==== RECORDS FOR THE TASK
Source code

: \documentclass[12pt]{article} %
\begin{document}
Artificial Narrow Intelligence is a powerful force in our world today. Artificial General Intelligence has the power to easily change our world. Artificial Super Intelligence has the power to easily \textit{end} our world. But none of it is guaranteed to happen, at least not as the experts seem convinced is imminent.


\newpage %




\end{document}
========
==== RECORDS FOR THE TASK
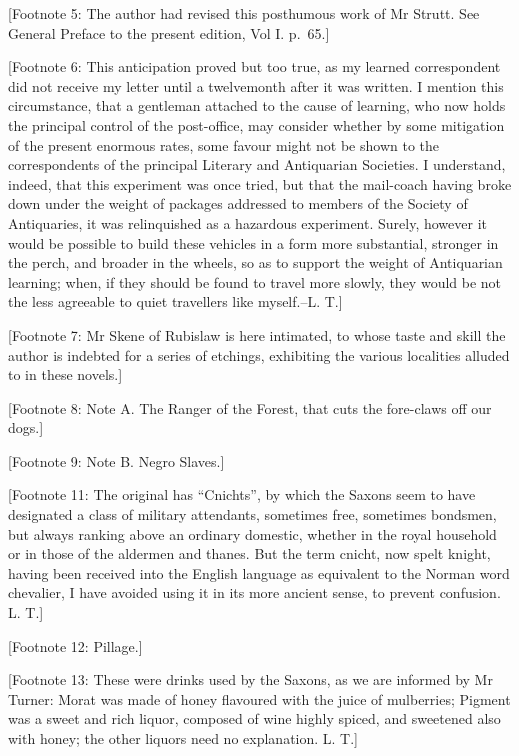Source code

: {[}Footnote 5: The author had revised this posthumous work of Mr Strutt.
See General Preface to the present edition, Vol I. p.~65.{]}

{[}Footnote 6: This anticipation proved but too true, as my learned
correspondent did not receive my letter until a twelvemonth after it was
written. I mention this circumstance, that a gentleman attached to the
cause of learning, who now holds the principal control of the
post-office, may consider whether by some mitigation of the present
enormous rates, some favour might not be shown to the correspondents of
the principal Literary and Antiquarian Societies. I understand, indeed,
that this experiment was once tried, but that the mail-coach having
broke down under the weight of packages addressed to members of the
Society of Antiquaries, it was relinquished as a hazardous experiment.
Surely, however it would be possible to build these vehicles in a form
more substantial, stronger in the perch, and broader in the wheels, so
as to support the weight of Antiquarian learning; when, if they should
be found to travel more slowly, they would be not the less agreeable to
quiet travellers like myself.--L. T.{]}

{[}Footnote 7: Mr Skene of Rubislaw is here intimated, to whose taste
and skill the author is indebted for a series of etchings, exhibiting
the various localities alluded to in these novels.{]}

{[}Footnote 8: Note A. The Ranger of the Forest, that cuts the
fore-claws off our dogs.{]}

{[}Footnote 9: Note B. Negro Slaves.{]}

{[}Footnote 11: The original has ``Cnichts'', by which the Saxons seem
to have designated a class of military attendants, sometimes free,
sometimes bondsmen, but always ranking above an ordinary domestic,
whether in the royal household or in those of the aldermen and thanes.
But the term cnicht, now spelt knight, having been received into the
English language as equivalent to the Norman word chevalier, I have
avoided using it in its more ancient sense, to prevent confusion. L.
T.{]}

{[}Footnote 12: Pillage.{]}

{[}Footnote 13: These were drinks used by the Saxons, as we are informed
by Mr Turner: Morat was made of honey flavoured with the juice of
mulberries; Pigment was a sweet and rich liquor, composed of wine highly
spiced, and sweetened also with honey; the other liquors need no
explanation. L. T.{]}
========
ABOUT THIS TASK »
Write down exactly the span of lines above from the one containing "the various localities" to the one containing "whether in the", both ends included.

EXERCISE OUTPUT »
the various localities alluded to in these novels.{]}

{[}Footnote 8: Note A. The Ranger of the Forest, that cuts the
fore-claws off our dogs.{]}

{[}Footnote 9: Note B. Negro Slaves.{]}

{[}Footnote 11: The original has ``Cnichts'', by which the Saxons seem
to have designated a class of military attendants, sometimes free,
sometimes bondsmen, but always ranking above an ordinary domestic,
whether in the royal household or in those of the aldermen and thanes.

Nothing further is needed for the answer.